◆ EXERCISE PROMPT:
What lines in the records below mention "respecter"? List them all.

◆ RAW DATA:
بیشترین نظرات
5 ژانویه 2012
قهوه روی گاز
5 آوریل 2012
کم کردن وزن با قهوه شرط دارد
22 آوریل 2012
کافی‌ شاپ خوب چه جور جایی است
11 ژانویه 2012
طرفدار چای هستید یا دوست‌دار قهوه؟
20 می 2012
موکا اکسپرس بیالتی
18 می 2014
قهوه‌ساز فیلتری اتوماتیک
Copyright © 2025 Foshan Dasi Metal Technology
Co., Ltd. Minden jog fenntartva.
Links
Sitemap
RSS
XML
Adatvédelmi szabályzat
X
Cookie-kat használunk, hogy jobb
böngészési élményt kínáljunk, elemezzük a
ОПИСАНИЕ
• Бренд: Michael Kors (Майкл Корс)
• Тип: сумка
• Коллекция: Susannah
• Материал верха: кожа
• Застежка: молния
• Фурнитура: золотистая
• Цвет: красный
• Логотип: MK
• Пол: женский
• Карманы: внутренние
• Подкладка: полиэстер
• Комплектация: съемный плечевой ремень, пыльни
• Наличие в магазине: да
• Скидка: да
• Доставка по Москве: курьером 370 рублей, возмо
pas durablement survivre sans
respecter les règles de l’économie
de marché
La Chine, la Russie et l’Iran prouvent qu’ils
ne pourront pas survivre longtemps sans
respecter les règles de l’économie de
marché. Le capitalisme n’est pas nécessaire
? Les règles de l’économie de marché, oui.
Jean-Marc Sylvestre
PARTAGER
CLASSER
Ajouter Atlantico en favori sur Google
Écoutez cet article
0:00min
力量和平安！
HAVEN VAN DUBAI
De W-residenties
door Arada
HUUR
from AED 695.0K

...

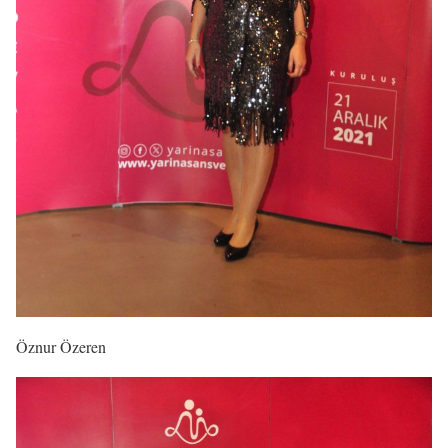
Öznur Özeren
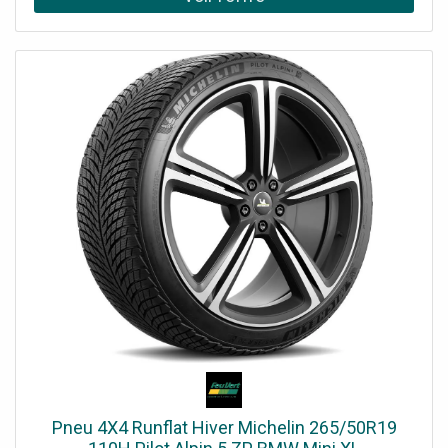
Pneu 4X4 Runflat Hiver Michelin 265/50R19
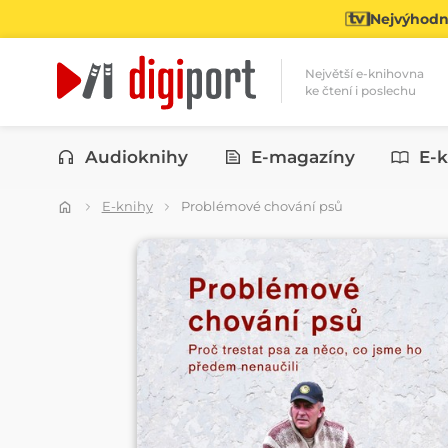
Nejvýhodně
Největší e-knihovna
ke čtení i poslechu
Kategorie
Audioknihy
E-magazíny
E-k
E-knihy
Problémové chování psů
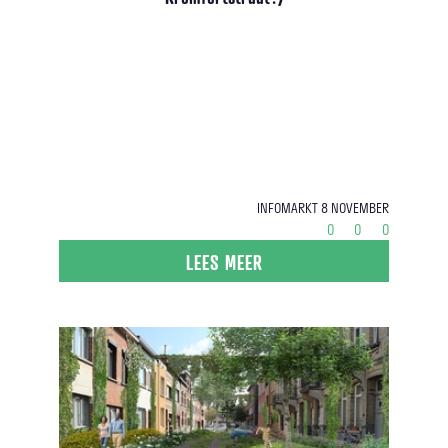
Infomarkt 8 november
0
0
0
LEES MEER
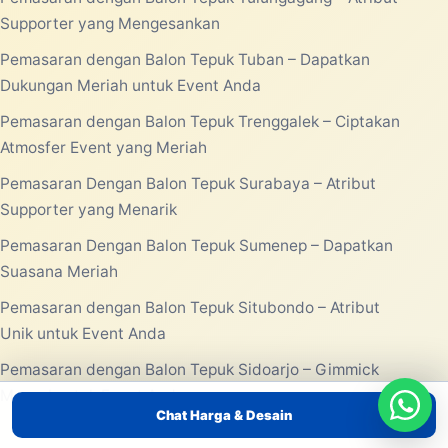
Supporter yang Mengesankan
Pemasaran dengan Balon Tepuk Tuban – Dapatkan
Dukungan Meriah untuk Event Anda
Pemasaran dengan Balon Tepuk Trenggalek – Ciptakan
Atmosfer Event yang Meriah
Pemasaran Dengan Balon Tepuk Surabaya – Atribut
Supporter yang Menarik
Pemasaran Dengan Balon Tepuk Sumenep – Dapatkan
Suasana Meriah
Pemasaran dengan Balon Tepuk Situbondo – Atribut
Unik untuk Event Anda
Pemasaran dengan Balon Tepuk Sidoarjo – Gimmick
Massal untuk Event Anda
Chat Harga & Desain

◆ RESPONSE FOR THIS EXERCISE:
respecter les règles de l’économie
respecter les règles de l’économie de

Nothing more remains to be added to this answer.